■ **Texte**:
------------------------------------------------
Quatre ensembles titrés, suivis d’un épilogue ("Je ne chante plus, je rêve"), composent le livre : "Ne fuis pas, je te suis", Ne t’encombre pas de la nuit", "Je souffle, et rien." (qui donne le titre), "Ne t’éloigne pas, mon ombre fragile te suit". Une postface de Jean-Marc Sourdillon ("Le regard d’Eurydice") propose une analyse qui rattache les poèmes au mythe d’Orphée à partir de plusieurs indices, dont le titre des séquences ; dans le jeu du je-tu, le tu serait le père disparu, la voix d’Eurydice-je« l’accompagnant (...) dans l’événement de sa disparition pour aller le rechercher ». Les arguments sont convaincants et l’on peut suivre cette lecture. Jean-Marc Sourdillon précise cependant que « le lecteur pourra suivre d’autres fils, découvrir d’autres intrigues, Je souffle et rien, est un livre ouvert. » À côté de sa suggestion, on peut en effet lire autrement les poèmes en les liant aux livres déjà publiés.
------------------------------------------------
■ **Liste**:
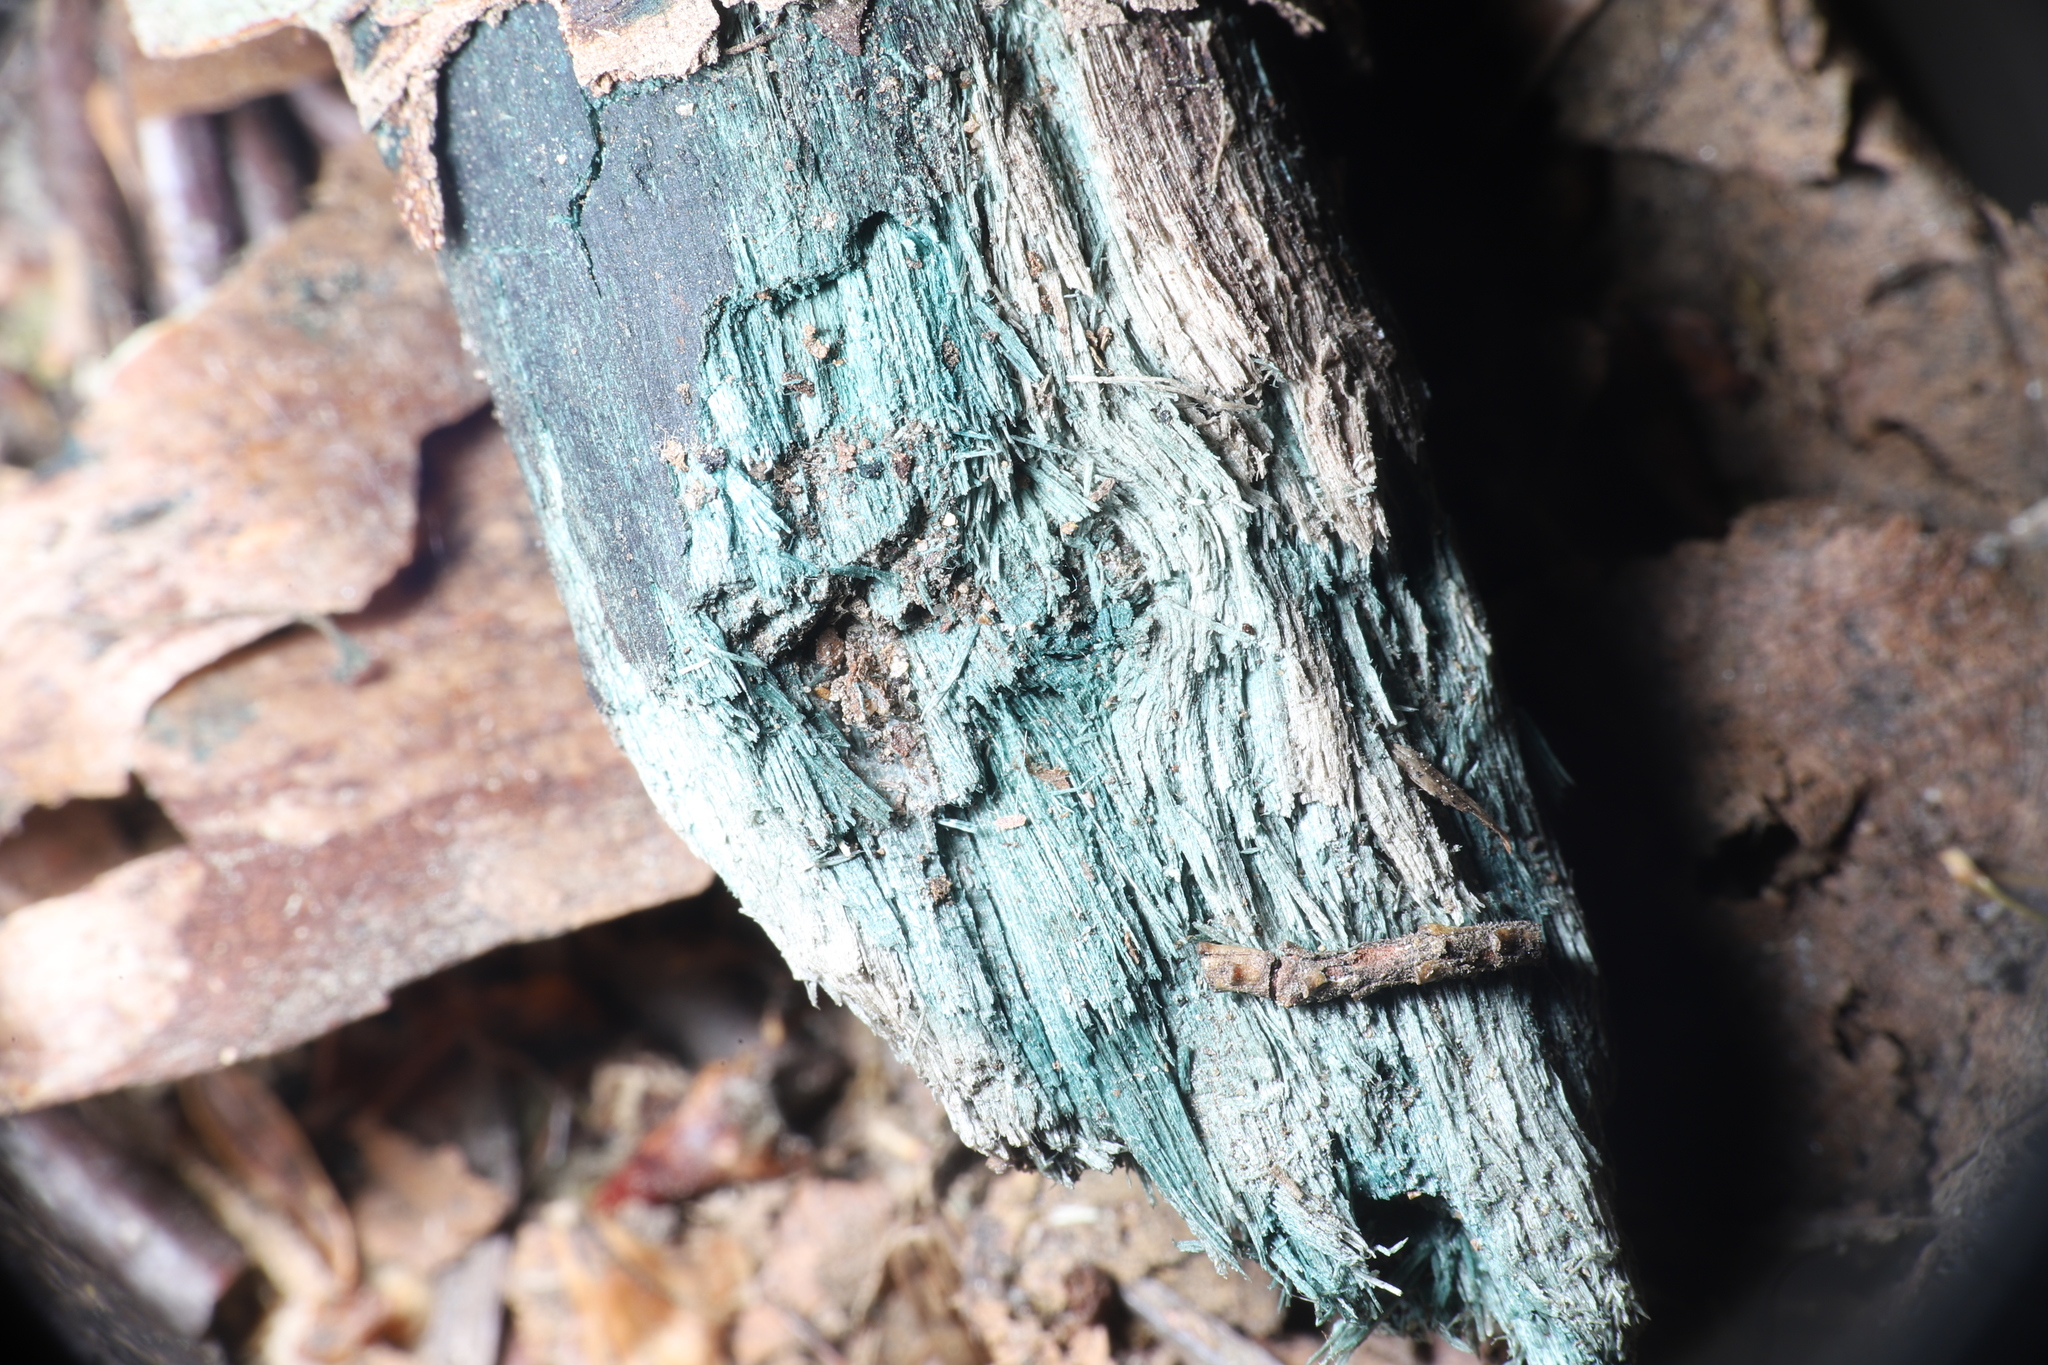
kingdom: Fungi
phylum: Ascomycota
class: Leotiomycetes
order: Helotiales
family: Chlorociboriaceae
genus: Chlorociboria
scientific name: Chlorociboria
------------------------------------------------
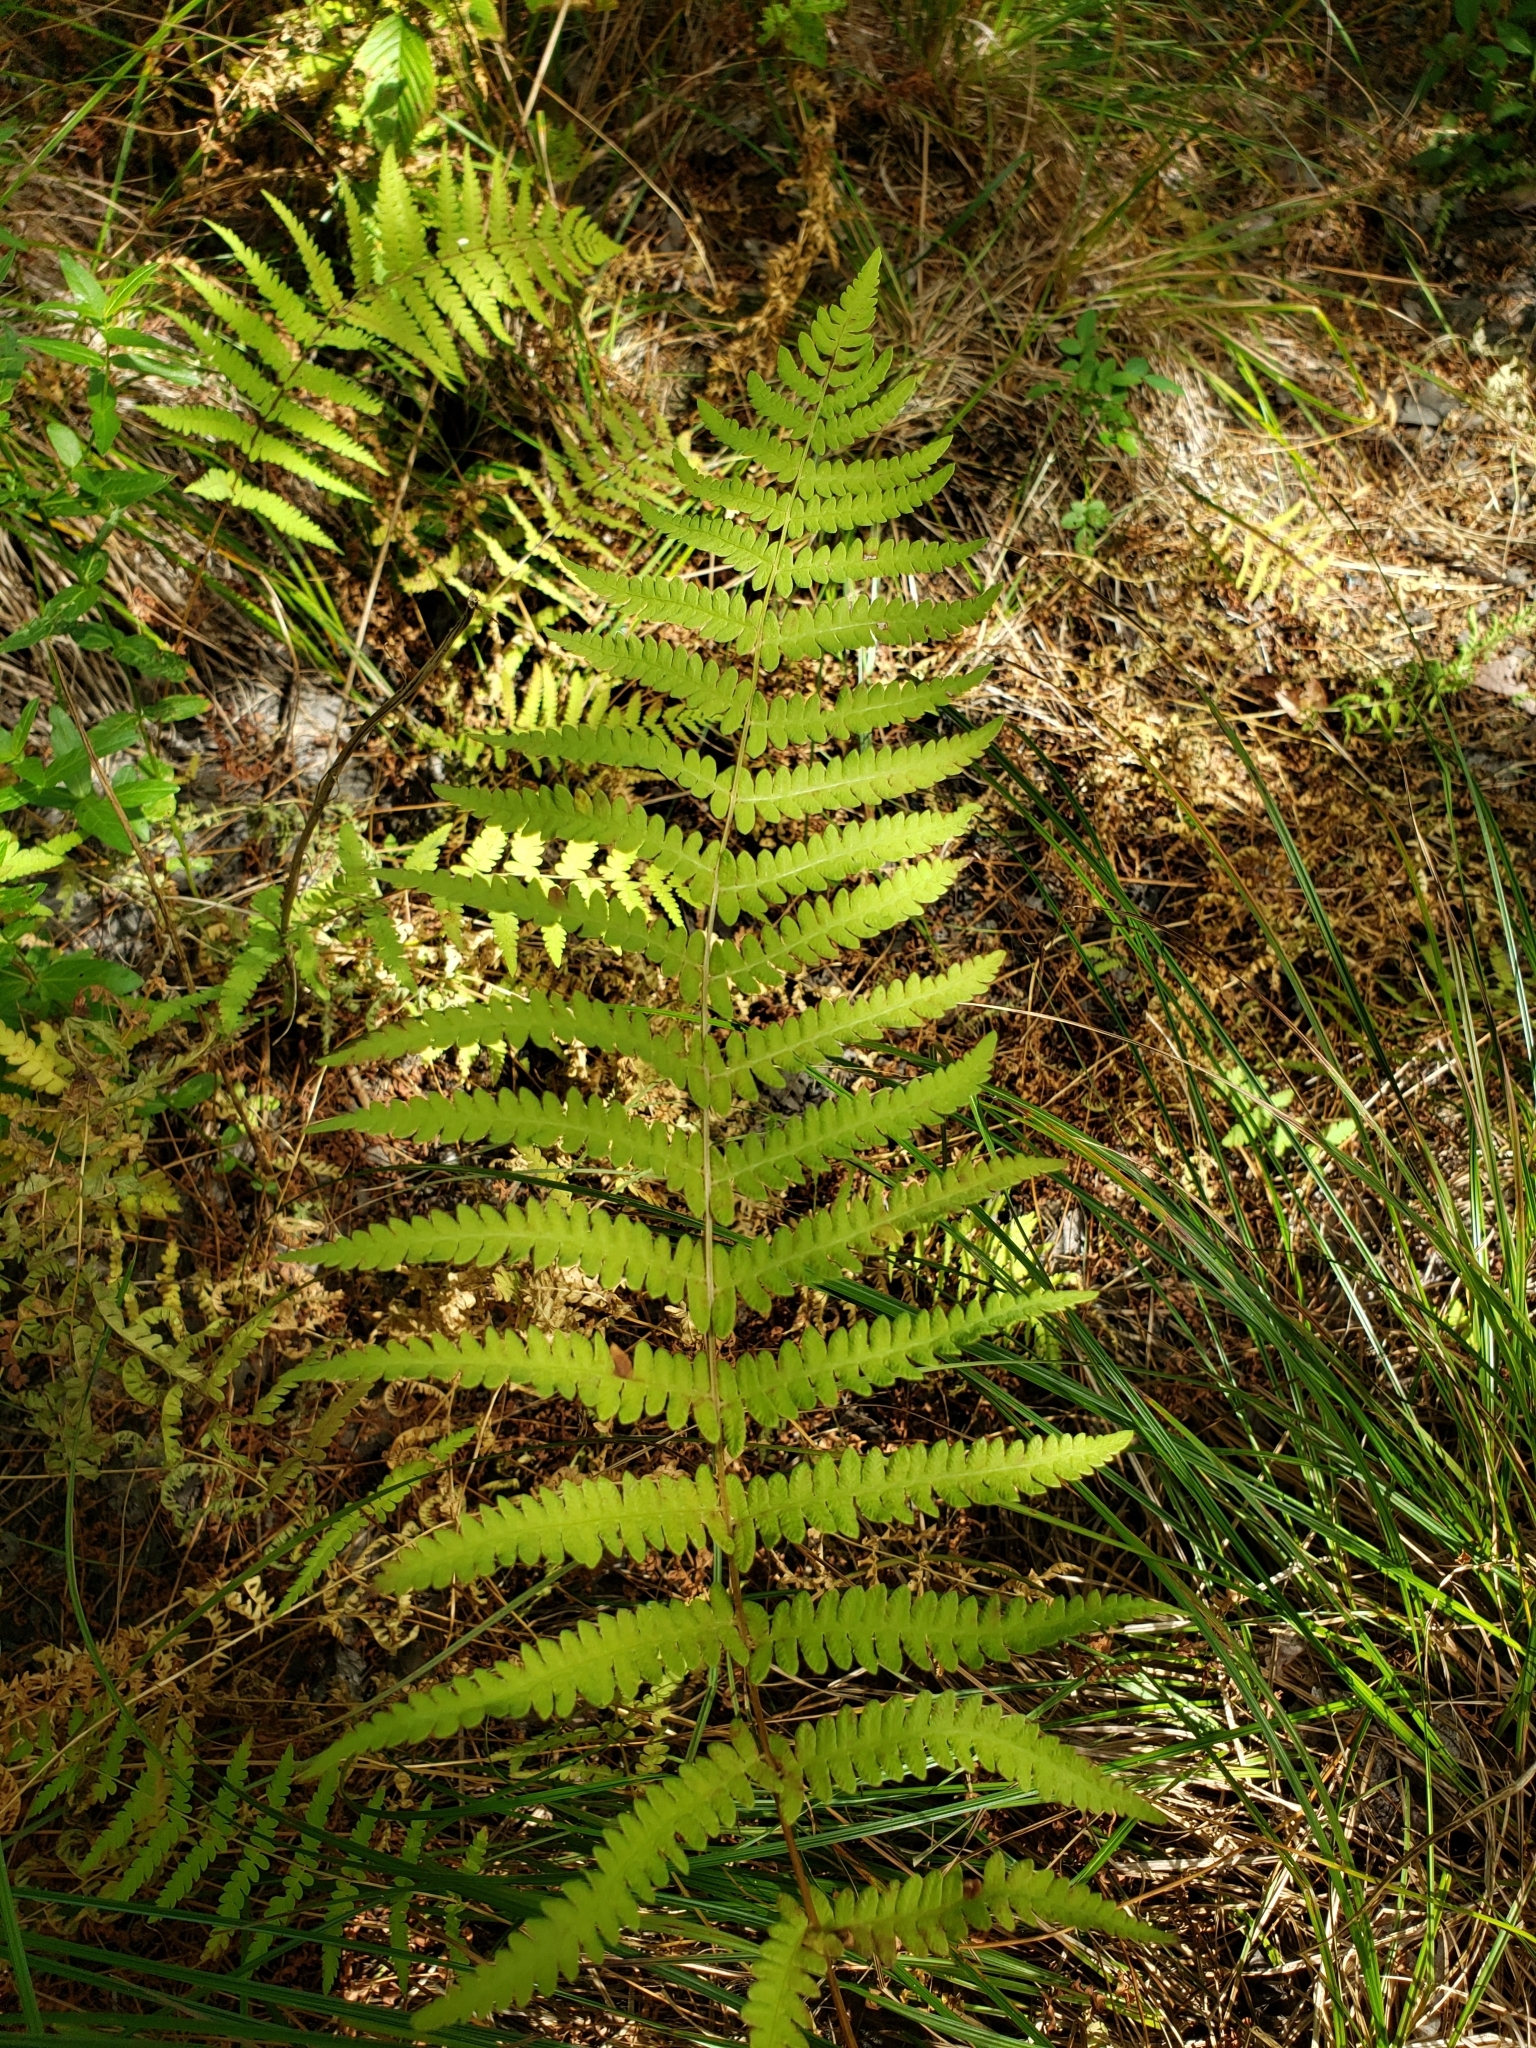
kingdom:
------------------------------------------------
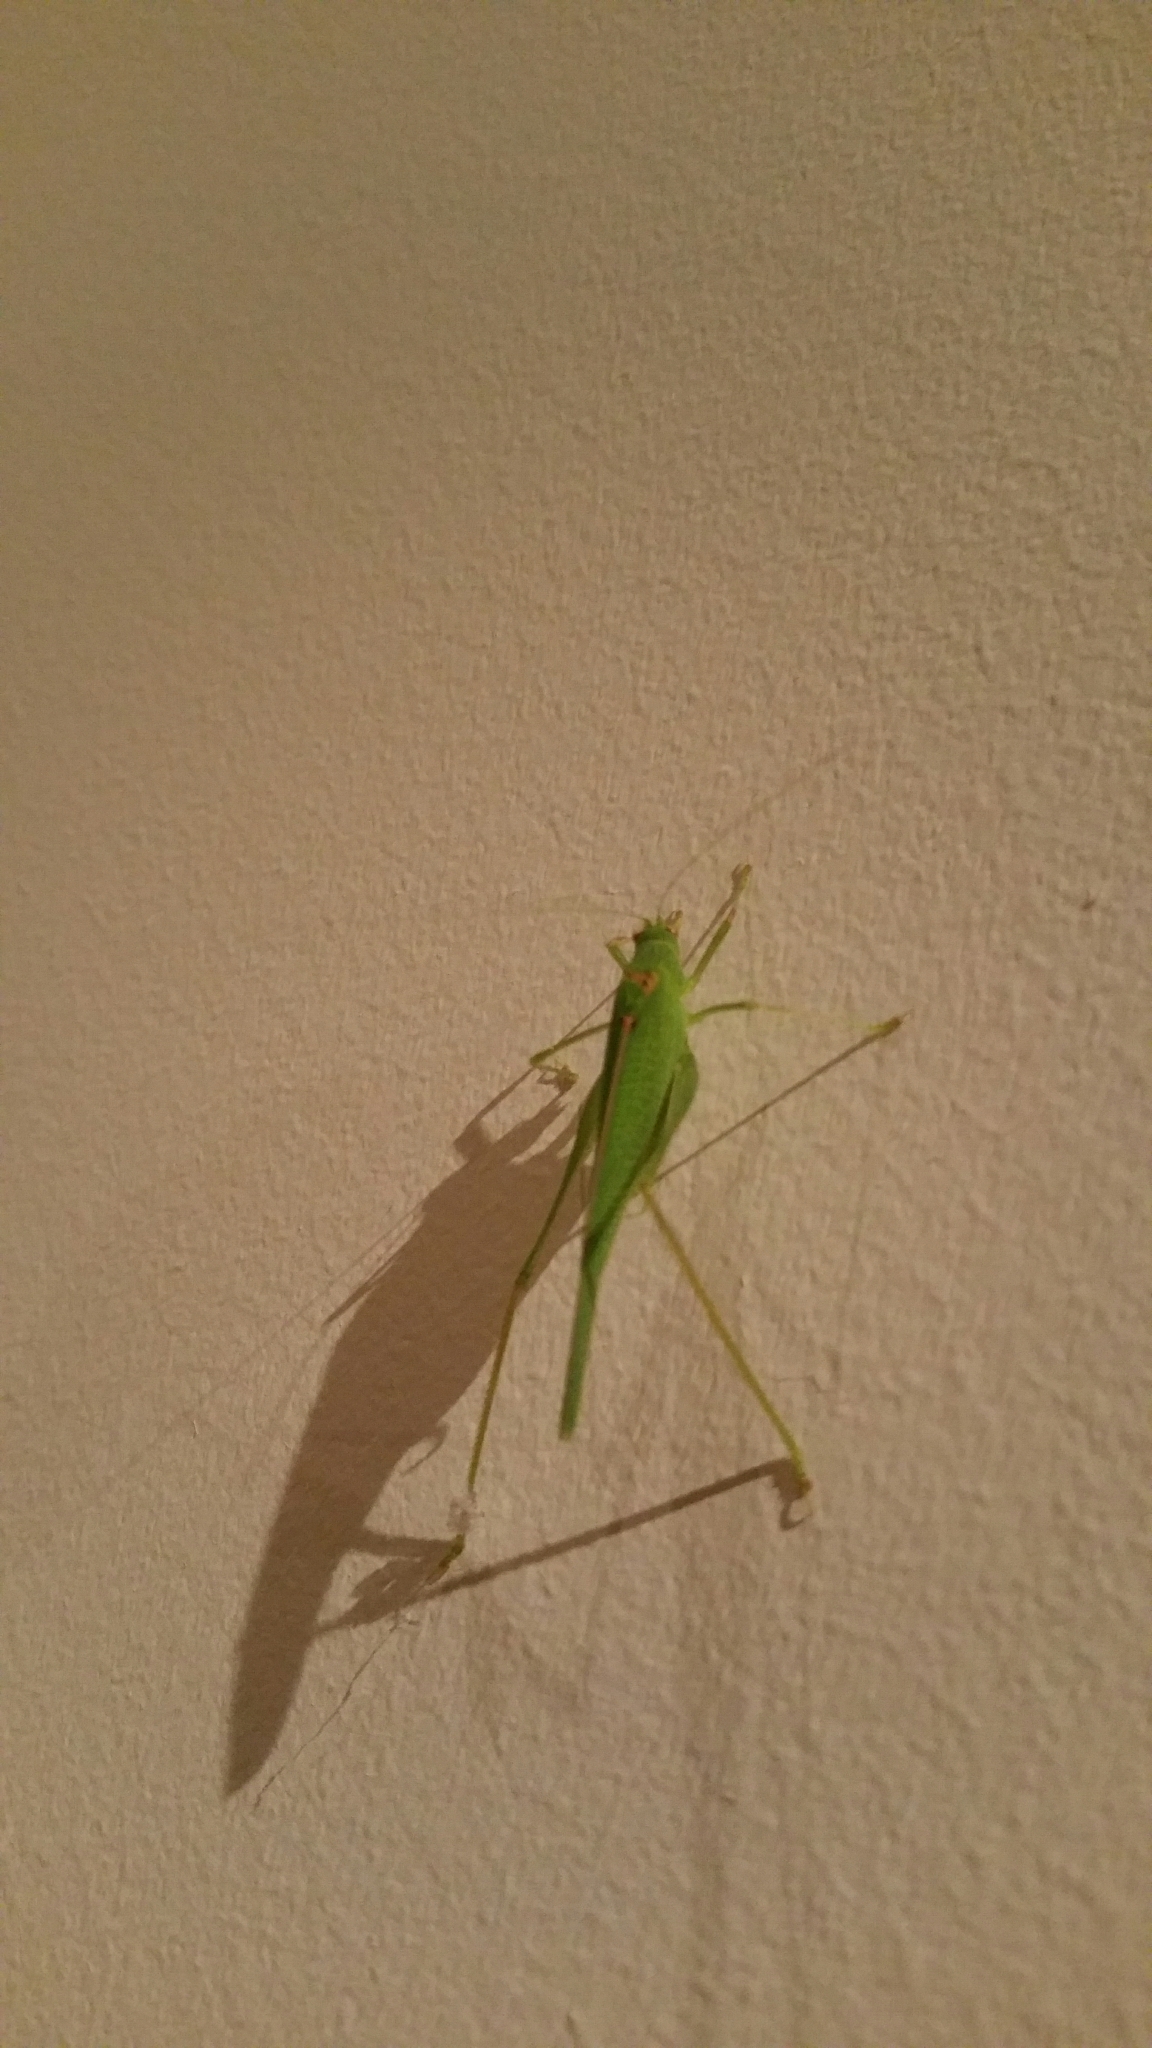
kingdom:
------------------------------------------------
■ **Consigne écrite**: Rédigez la suite du texte consacré au recueil « Je souffle, et rien. », en repartant de sa dernière phrase.

■ **Résultat ci-dessous**:
L’auteure, plus peut-être que dans d’autres livres, se confond avec la narratrice. Les paysages et les lieux sont ceux où elle vit, la ville des Andelys, la Seine, l’île de Seine, les falaises très présentes, les hameaux (le Petite Andely, Noyers, plusieurs fois cité). Dans ce décor rassurant où tout peut se nommer, le motif de la disparition est repris d’un bout à l’autre du livre : les mots, les étoiles à un moment donné sont présentés comme disparus, et aussi de manière récurrente le tu, « Mes doigts écartés, je te tiens ici, toi qui disparais, disparu ». À ce motif est étroitement associé celui de la perte ; l’absence du tu provoque celle de sa voix, donc le support même de la parole ; ce n’est qu’avec la voix que le Sujet se manifeste, elle rend possible l’existence même du tu, toute relation d’échange avec l’Autre, ce qu’exprime précisément la narratrice, « Tu es perdu / ta voix s’éloigne » et, de là : « mesurant à te perdre l’identité / du pronom nous ». La perte du tu implique aussi symboliquement celle du paysage (« regardant perdu l’horizon ») et celle peut-être du je, au moins de toute intériorité (« mon cœur perdu »). `

 

Le souhait d’un retour du tu est immédiatement associé à une autre perte, celle du chemin vers un hameau — lieu de naissance et de vie du je ou du tu ? — : « Comme si tu revenais n’ayant pas trouvé perdu le chemin de Noyers ». La narratrice, dans un élan christique, invente même sa résurrection, « Je cours vers toi sur les eaux / pour te faire renaître ». Elle invente aussi « un rendez-vous », sachant que personne ne l’y rejoindra, ou une fiction qui permettrait au nous de se recréer, « Je recompose / le passage secret où te retrouver, / je l’appelle "coquelicot" » ; la fleur incarne pour Isabelle Lévesque (par exemple dans Voltige ! et dans Le Chemin des centaurées) la nature l’été et, par sa couleur, le vivant, l’amour, et tout autant le caractère éphémère de ce qui est. Cependant (« Fini les fées »), aucune métamorphose ne restituera ici le tu qui ne sera présent que par les mots, le temps effaçant progressivement la présence ancienne.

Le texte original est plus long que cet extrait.